Please take this seriously and get the recording.  I will add more later.  If you are outside of the UK you will need to acquire a UK computer number, it’s called unlocking your VPN.  It is completely legal, as is everything else I have suggested in this post, according to the people who sell it.  Enter the terms in a search engine and find what suits you.  There are some which specify that they unlock iPlayer, among other things.  I suggest you make sure you know this before you purchase.  The company I use has a download cap of 2gb per day, though you don’t physically lose the ability to download at that point.  You may wish to find another.

I like what I have seen of Simon, though I did find myself outraged by the deliberate and studied childlike flutter of his eyelashes as he was introduced.  Everyone on TV does that, though.  In this programme he is constantly working at developing and maintaining a persona, which appears awfully scatty and expansive.  He is referring to and replicating the style (or lack thereof) ofmy blog, and assigning a completely false personality and motivation to the way I communicate, and saying I am not a credible witness, because I am morally disgusting and not a reliable source of information either.   I assume he is doing it to protect himself, but I don’t know, obviously, not having spoken to him.  But when I email, people don’t respond.  So here I am feeling disgusting and blogging instead.  David Dimbleby keeps referring to him as an adviser to the government, and after one of the later references he makes, Simon responds with a Shakespearean gesture which immediately put me in mind of the speech from Julius Caesar, ‘I come not to praise Caesar, but to bury him’.  It would be awfully patronising of me to think of someone as being sweet and vulnerable just because they are small in physical stature.  I’m only 5’1″ myself.  But my impression 6 months ago was that Simon only let slip by accident something they were all aware of and were involved in, at least on the Newsnight programme, and they were all angry with him and embarrassed, and are they testing me and my reaction, or are they really out to make Simon the sacrificial lamb, or scapegoat?  They ALL KNEW this.  He was just unguarded in mentioning that he knew the day that Gordon Brown was going to resign.  But their reaction said very clearly that they all knew.  The two days’ lead up to the resignation was nothing more than theatre, whatever the motive for that.  But the media already knew.  I’m repeating it to try and get my own mind to deal with it and stop the flashes of light which say ‘told you, the media is a propaganda organ, nothing more nor less’.

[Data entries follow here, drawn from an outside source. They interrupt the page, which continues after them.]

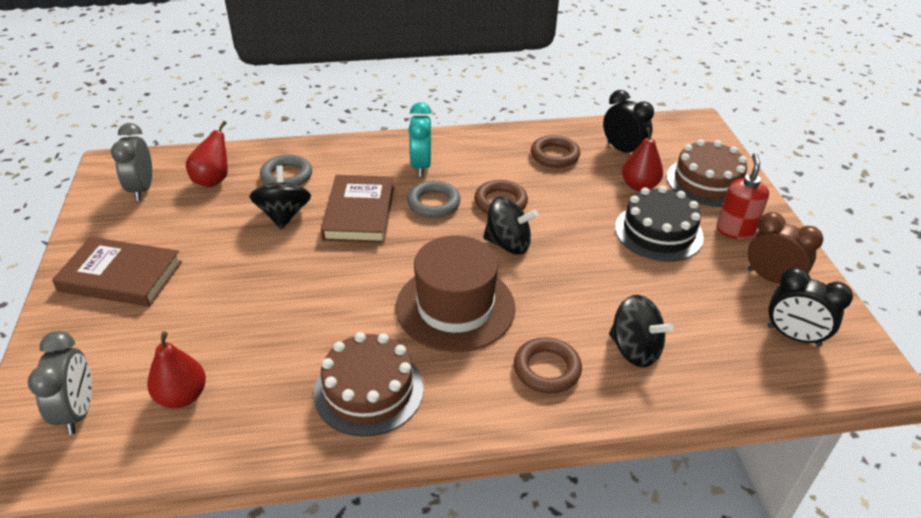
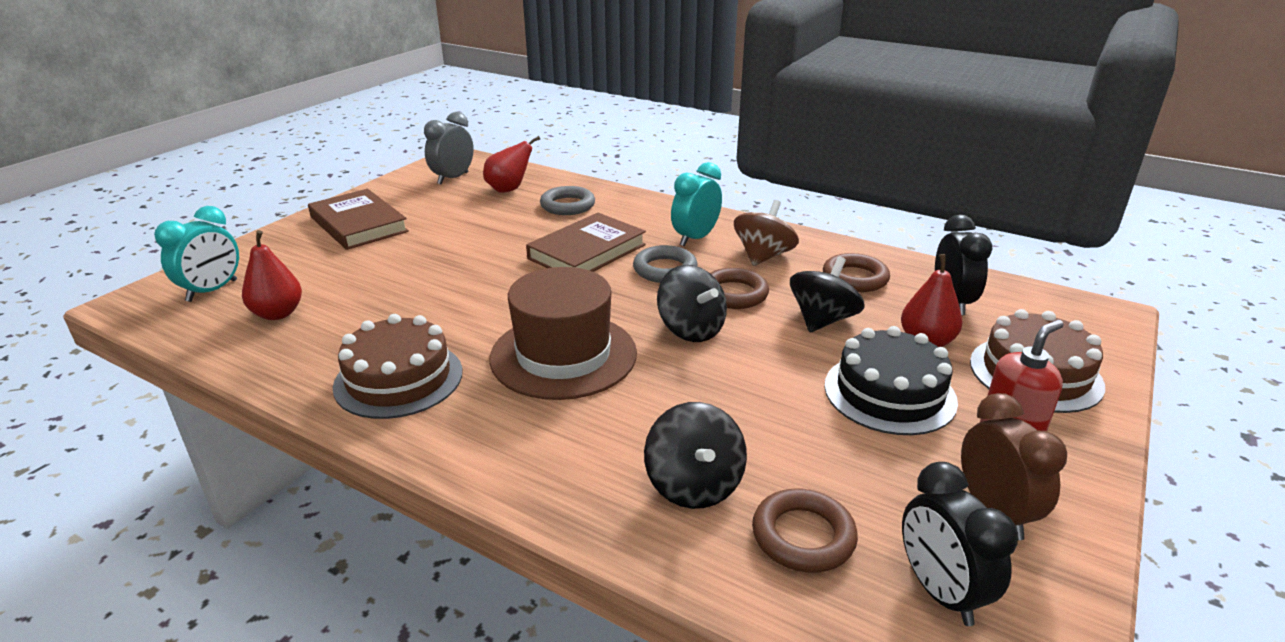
camera: 40 degrees right, 10 degrees down
(78, 411) = (212, 291): grey clock -> turquoise clock
(283, 215) = (525, 230): black spinning top -> black spinning top (822, 320)
(482, 162) = (763, 256): none -> brown spinning top
(547, 369) = (572, 449): brown ring -> brown ring (803, 536)

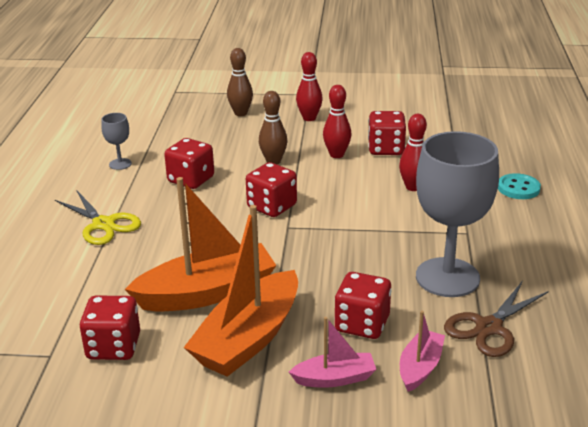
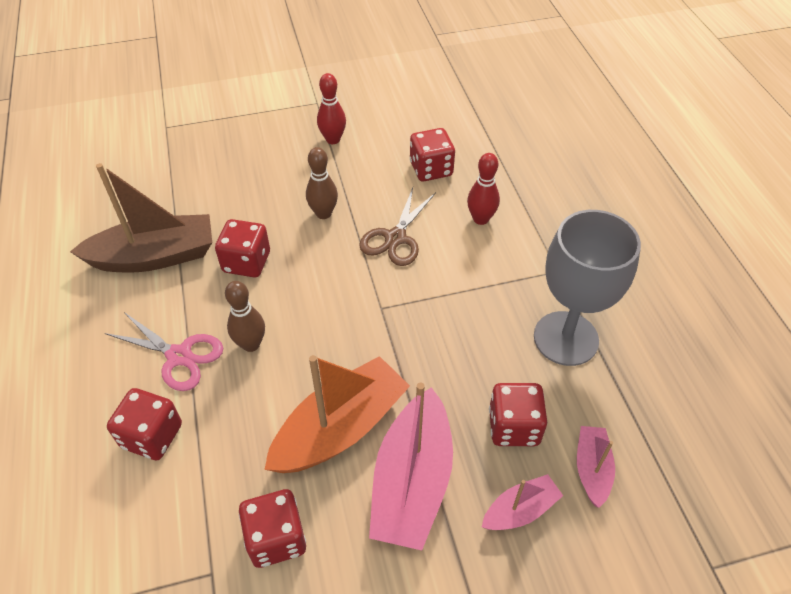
camera: 20 degrees left, 20 degrees up
(103, 224) = (179, 356): yellow scissors -> pink scissors
(120, 164) = (155, 256): grey goblet -> brown boat
(241, 113) = (256, 147): brown bowling pin -> brown bowling pin (251, 344)
(248, 338) = (412, 481): orange boat -> pink boat
(272, 206) = (351, 282): red dice -> red dice (152, 436)
(336, 155) = (385, 189): red bowling pin -> none
(489, 327) = (630, 396): brown scissors -> brown scissors (395, 238)
(518, 188) = (579, 197): turquoise button -> none

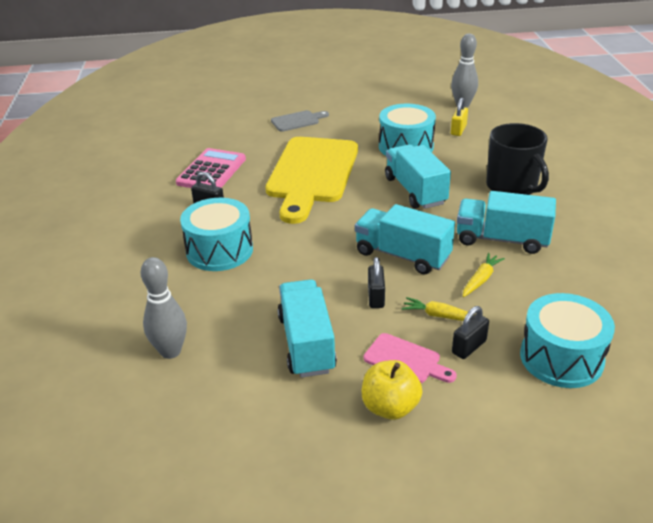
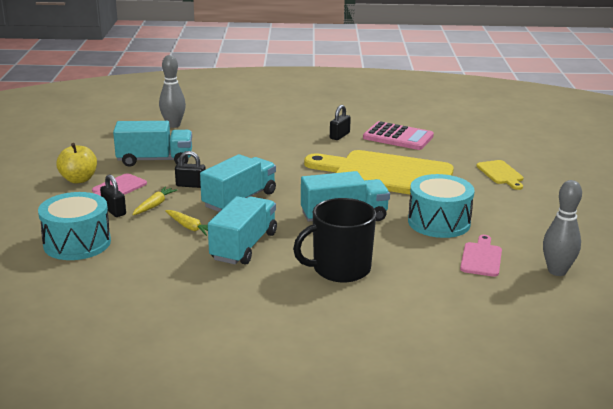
camera: 95 degrees right, 10 degrees down
(219, 250) = (276, 138): turquoise drum -> none
(297, 121) = (501, 174): grey cutting board -> yellow cutting board
(458, 130) = (481, 258): yellow padlock -> pink cutting board

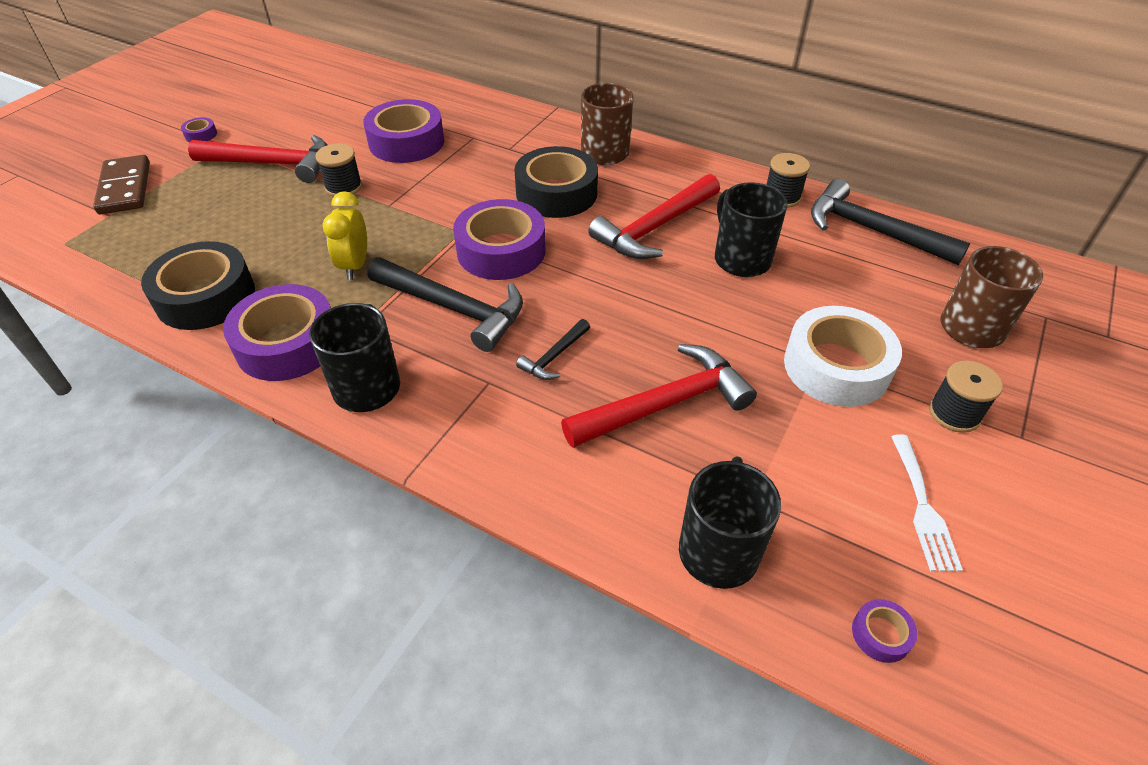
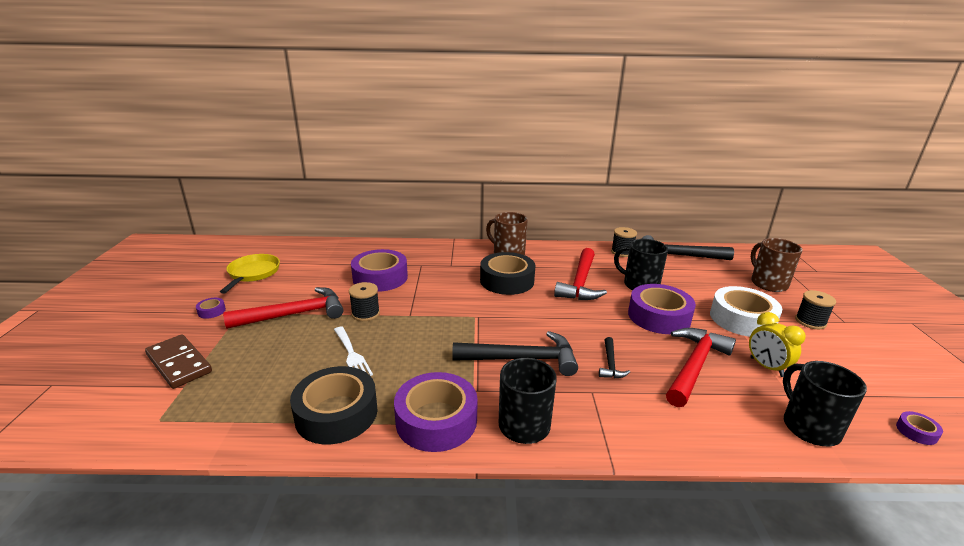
camera: 30 degrees left, 20 degrees down
(279, 97) = (253, 274): none -> yellow pan
(355, 266) = (428, 356): yellow clock -> yellow clock (766, 367)
(501, 251) = (512, 319): purple tape -> purple tape (659, 316)
(923, 507) = (854, 367): white fork -> white fork (352, 355)

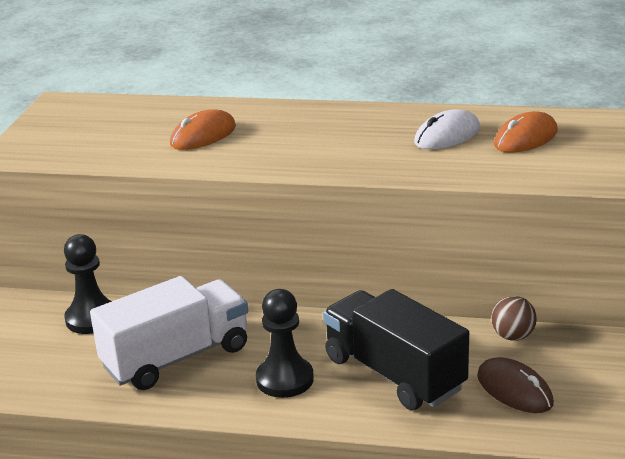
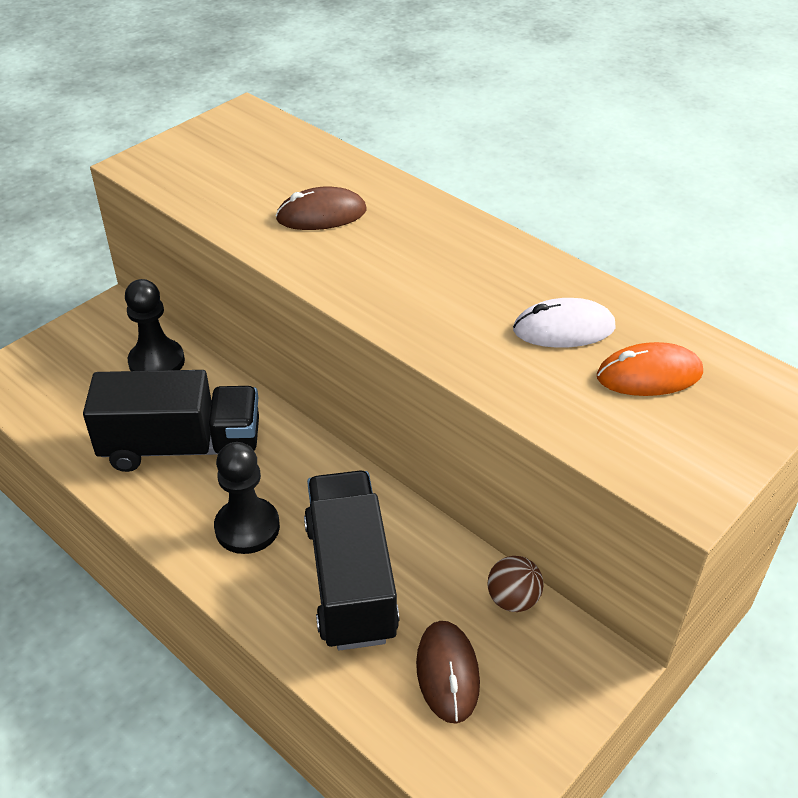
camera: 30 degrees right, 15 degrees up
(176, 357) = (182, 447): white truck -> black truck
(203, 135) = (321, 215): orange mouse -> brown mouse

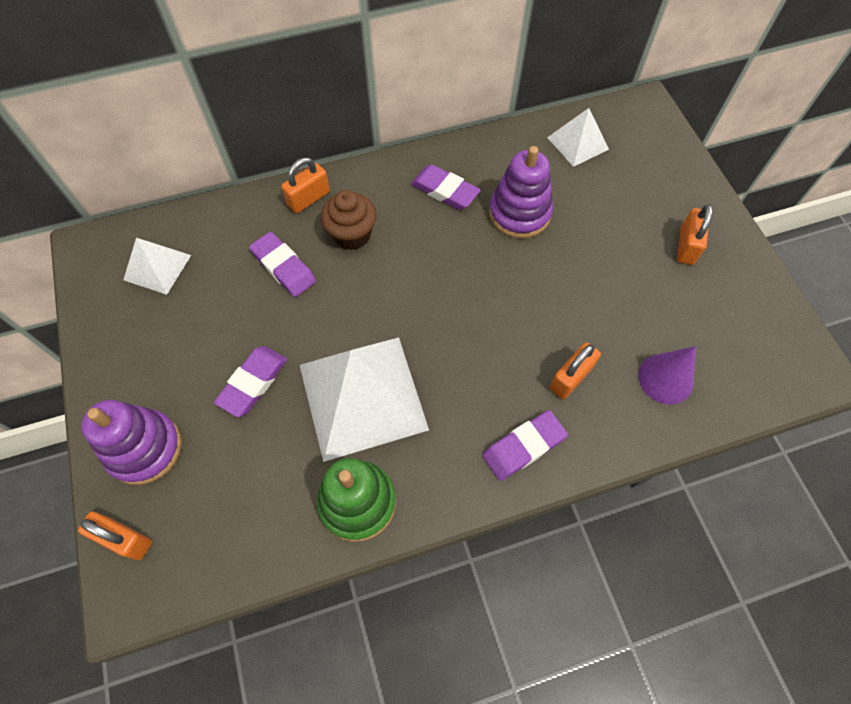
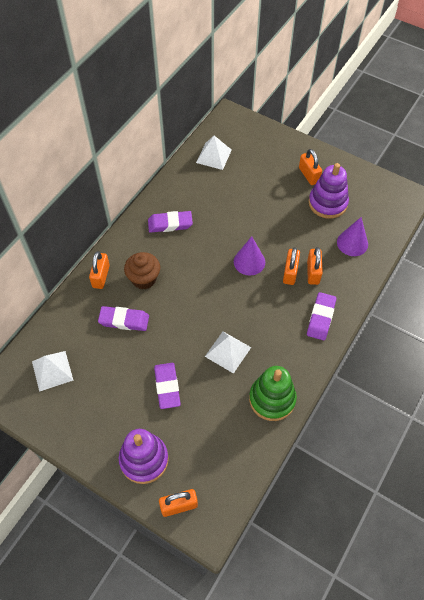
camera: 40 degrees left, 5 degrees down
(363, 396) = (228, 351): white pyramid -> white pyramid, size x0.51
(498, 303) = (249, 262): none -> purple cone
(519, 213) = (218, 211): purple stacking toy -> purple stacking toy (327, 203)
(539, 355) = (290, 272): none -> orange padlock

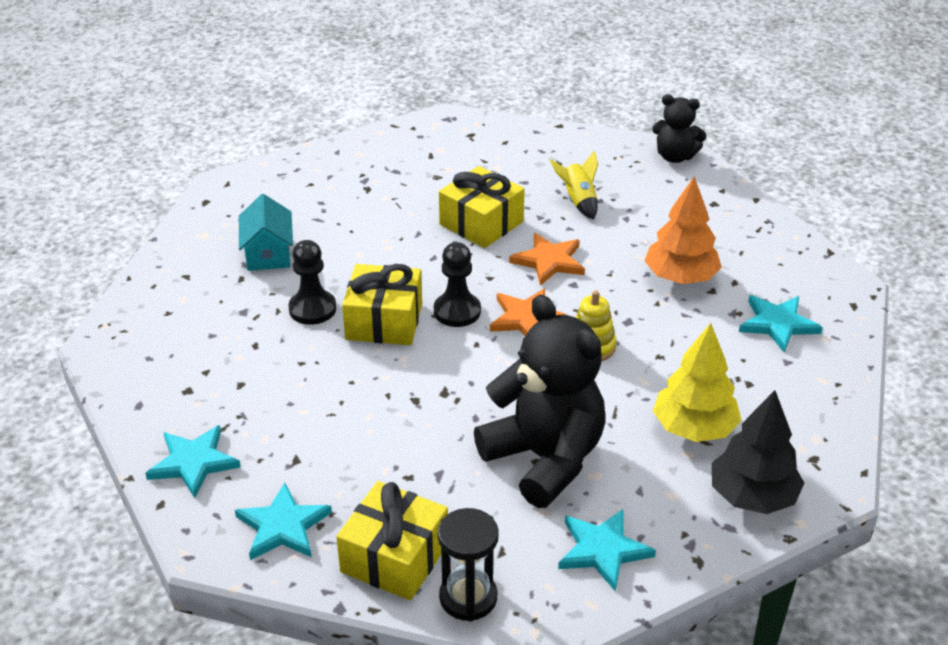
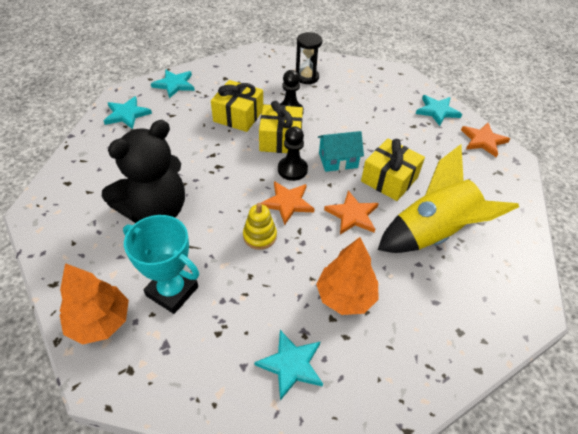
camera: 85 degrees right, 10 degrees up
(268, 253) = (337, 93): turquoise house -> turquoise house (338, 160)
(394, 557) = (96, 152): yellow gift -> yellow gift (238, 116)
(407, 135) = (483, 140): none -> orange star
(468, 597) = (61, 179): black hourglass -> black hourglass (307, 77)
(578, 201) = (432, 233): yellow rocket -> yellow rocket, size x2.22
(602, 550) = (76, 235): turquoise star -> turquoise star (437, 111)
(675, 157) = (525, 306): black teddy bear -> none
(694, 428) = (172, 291): yellow tree -> turquoise trophy
(752, 497) = (100, 321): black tree -> orange tree

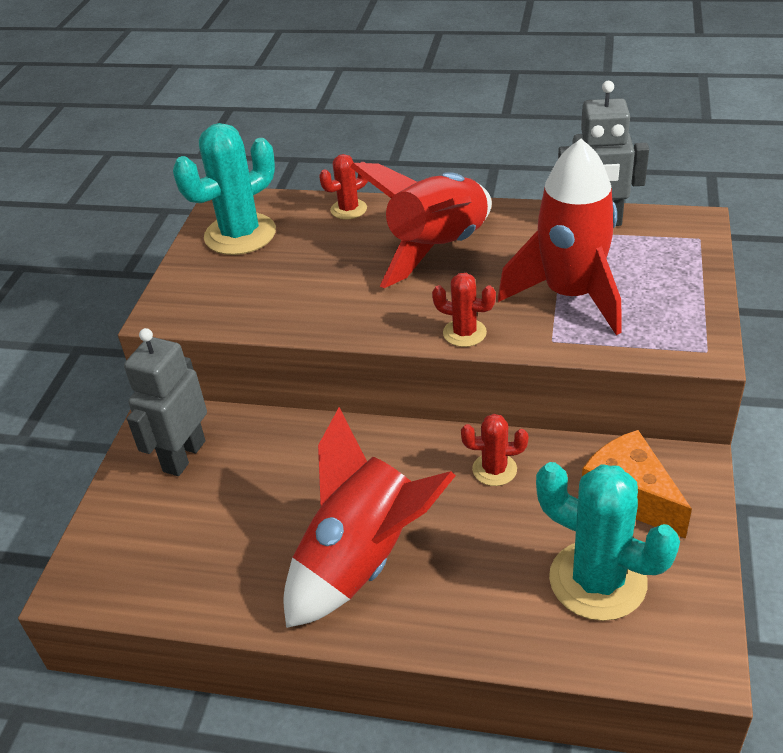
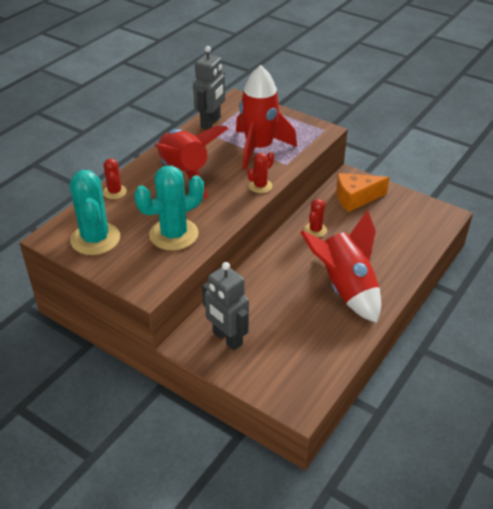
camera: 70 degrees left, 0 degrees up
(597, 580) = (395, 224): turquoise cactus -> turquoise cactus (174, 234)

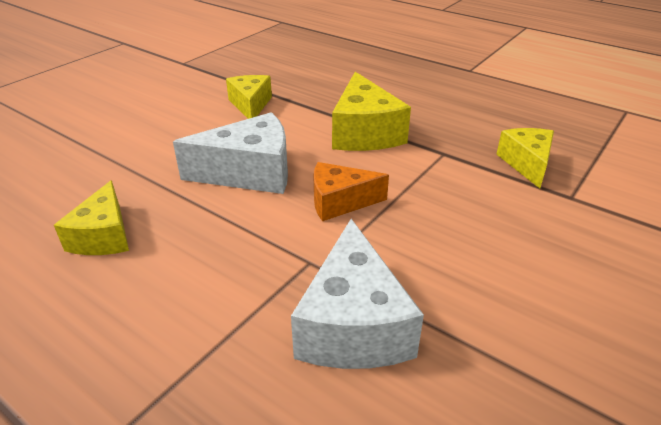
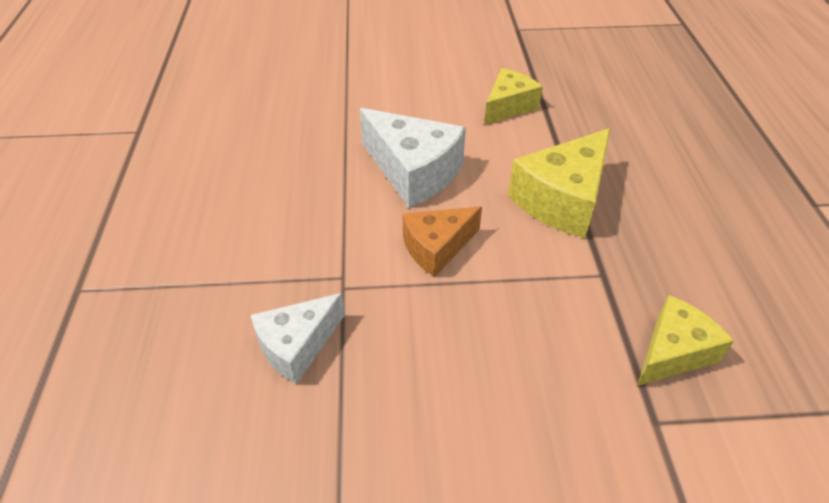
camera: 50 degrees right, 10 degrees up
(103, 236) = (265, 156): yellow cheese -> none
(340, 202) = (436, 248): orange cheese -> orange cheese turned 75 degrees counterclockwise
(353, 325) = (297, 345): white cheese -> white cheese, size x0.65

Unless someone wipes it from my computer, I have my own permanent copy of the programme which I will send to anyone who asks for it.  WordPress has an independent internal messaging system independent of the comments facility and you can contact me that way.  I think you need your own account, but I’m not sure.  Signing is very simple, though, it only needs your email address, and you might not even need to register a blog, but if you do, you can keep all of it, or any parts you want, in private mode.  So don’t let that put you off.

Have a nice day!  I mean it, that’s a sincere wish.